Heap, who is also running for the Arizona Corporation Commission, said the map tilts the playing field toward one industry at the expense of housing.
"For many residents, these parcels are among the worst possible locations for utility-scale solar: near established residential neighborhoods, directly in the path of growth, and on land that could otherwise support new housing," Heap said.
The Governor's Defense
Gov. Katie Hobbs pushed back against the characterization. She said the Land Department's sole guiding principle is maximizing financial returns for the state trust, which funds K-12 education.
"I think that it is essential that we're not picking winners and losers in the energy equation," Hobbs told Capitol Media Services.
Hobbs said the department considers all uses and that whichever generates the highest value wins.
"If the highest and best value of the land is renewable energy, that will be the case. If the highest and best use is housing, that will be the case. We're not sacrificing one for the other," she said.
What HB 2975 Would Change
The bill has a two-part structure:
- Eliminate the Land Department's authority to create a solar-only map
- Require the agency to prepare comparable maps for residential development and mining
Heap said the change would ensure "neutral, data-driven decisions that prioritize the highest return for Arizona."
Industry and Advocacy Groups Take Sides
Spencer Kamps, vice president of the Home Builders Association of Central Arizona, said the solar map functions as a presumptive highest and best use designation for solar projects.
"In the absence of a similar map for other industries, some might say the solar map is serving functionally as a 'presumptive highest and best use map,' which gives solar a 'rebuttable presumption' of highest and best use in each part indicated in green," Kamps said in prepared comments.
Conservation groups oppose the bill. Sandy Bahr, director of the Grand Canyon Chapter of the Sierra Club, called the proposal punitive toward solar.
"It does single out solar in a punitive way," Bahr said.
Jodi Liggett, a lobbyist for Chispa Arizona, a program of the League of Conservation Voters, said HB 2975 "removes a useful planning tool."
The Pinal County Flashpoint
The debate centers in part on an 8,100-acre solar project planned on state land near Florence Junction in Pinal County.

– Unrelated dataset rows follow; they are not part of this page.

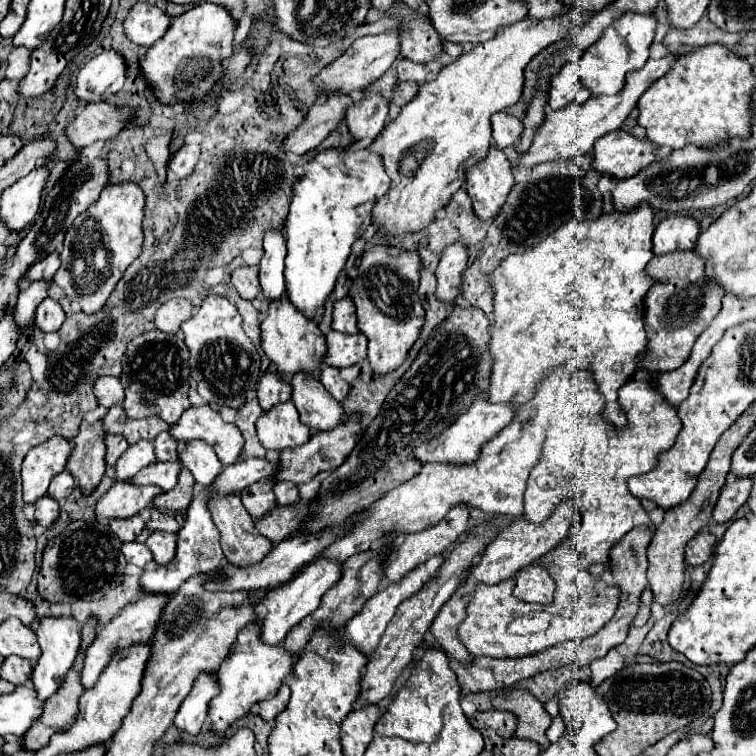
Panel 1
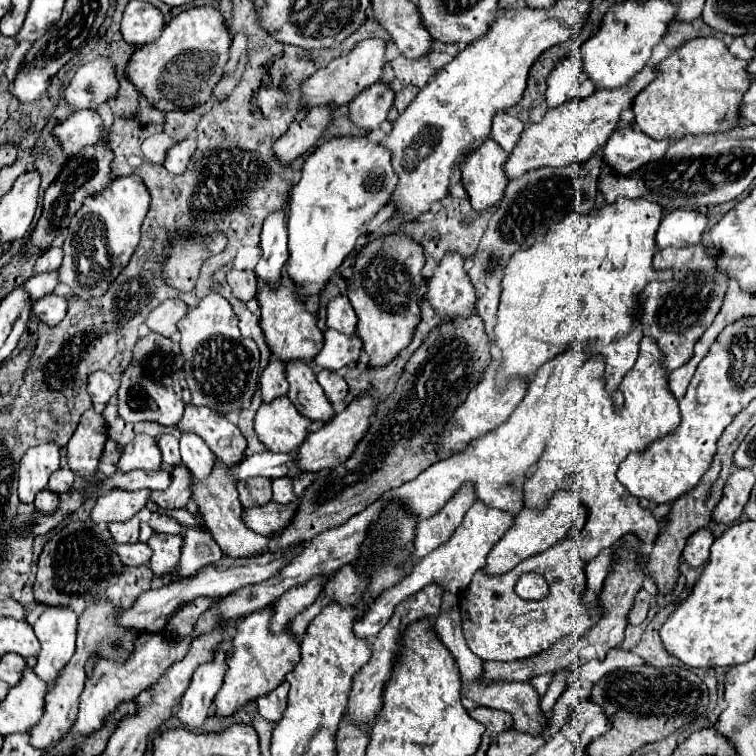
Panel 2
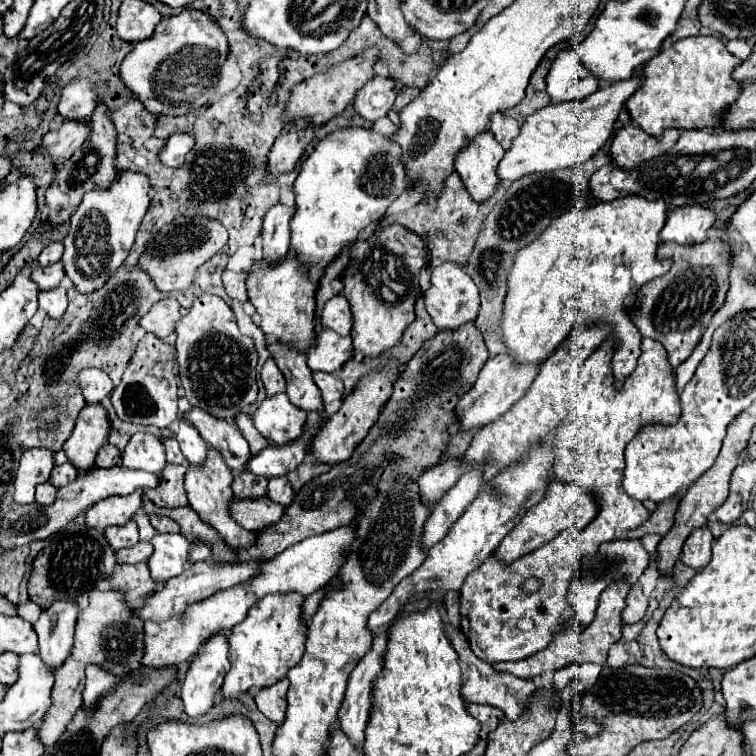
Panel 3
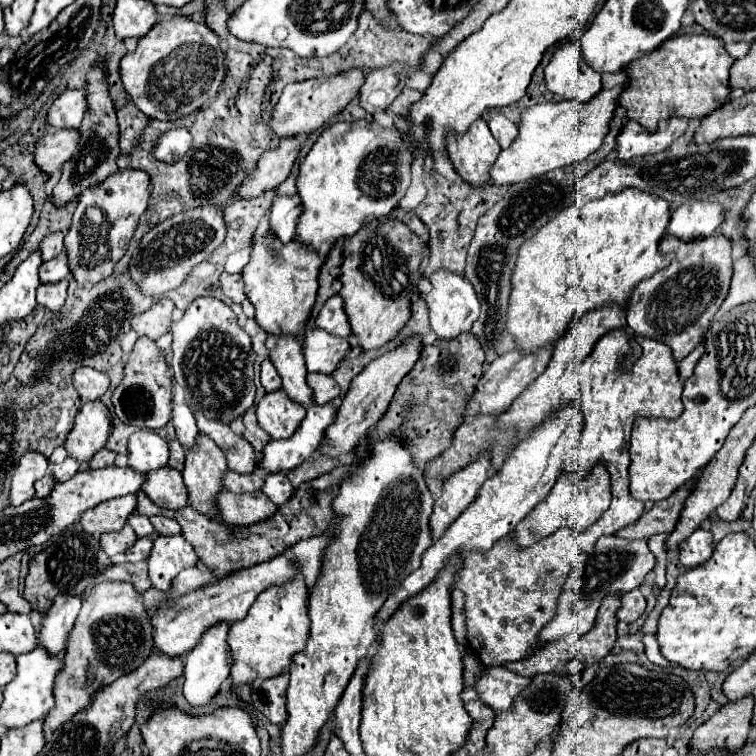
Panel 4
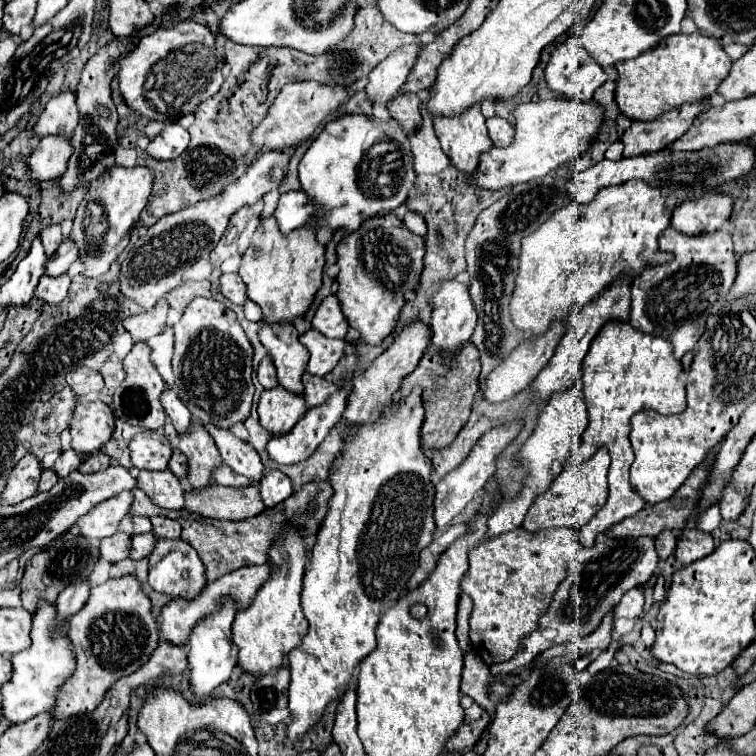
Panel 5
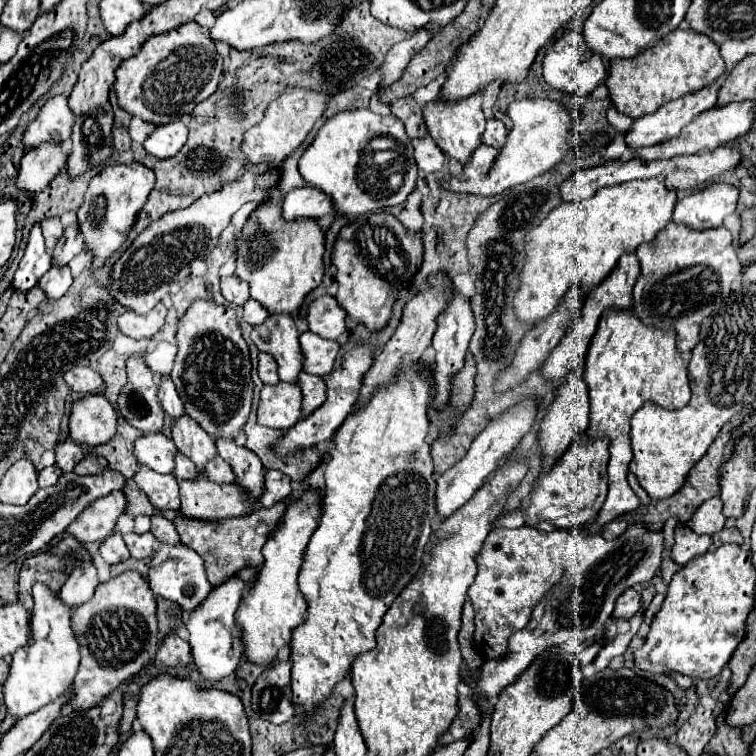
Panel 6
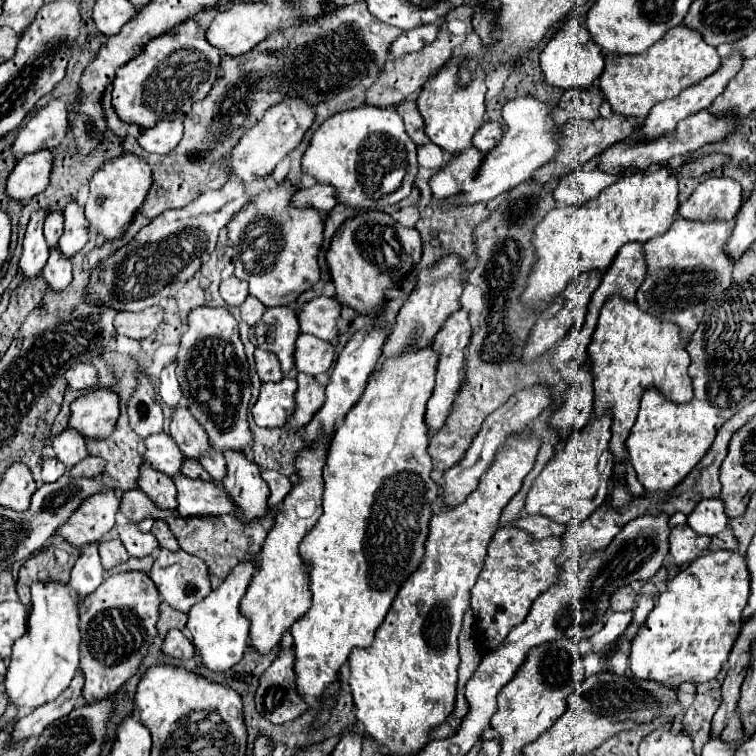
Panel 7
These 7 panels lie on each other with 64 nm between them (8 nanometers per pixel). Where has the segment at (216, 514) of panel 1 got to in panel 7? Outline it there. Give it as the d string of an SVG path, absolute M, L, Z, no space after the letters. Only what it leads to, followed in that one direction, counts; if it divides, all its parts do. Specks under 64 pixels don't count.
M186 406L174 408L170 422L170 436L176 440L180 450L194 460L198 460L200 454L210 448L204 428L200 428L200 424L194 420L194 416L188 412Z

Heap said the project sits directly in the path of housing development.
"They want to put all these solar fields out in Pinal County. That's definitely in the line of housing development," Heap said.
The Pinal County Board of Supervisors unanimously rejected the project.
What Happens Next
HB 2975 is now in the Arizona Senate. If it passes and receives the governor's signature, it would reshape how the state evaluates its land holdings for decades to come.
Arizona received approximately 10 million acres of land from the federal government upon statehood in 1912. About 8 million acres remain designated for K-12 education funding. The state can sell or lease these lands for residential development, mining, grazing, and energy projects.
The constitutional requirement is that state lands be managed for their "highest and best use" to maximize financial returns for the trust.
The Senate vote on HB 2975 will determine whether solar projects retain their planning advantage or whether the state adopts a more even-handed mapping approach across industries.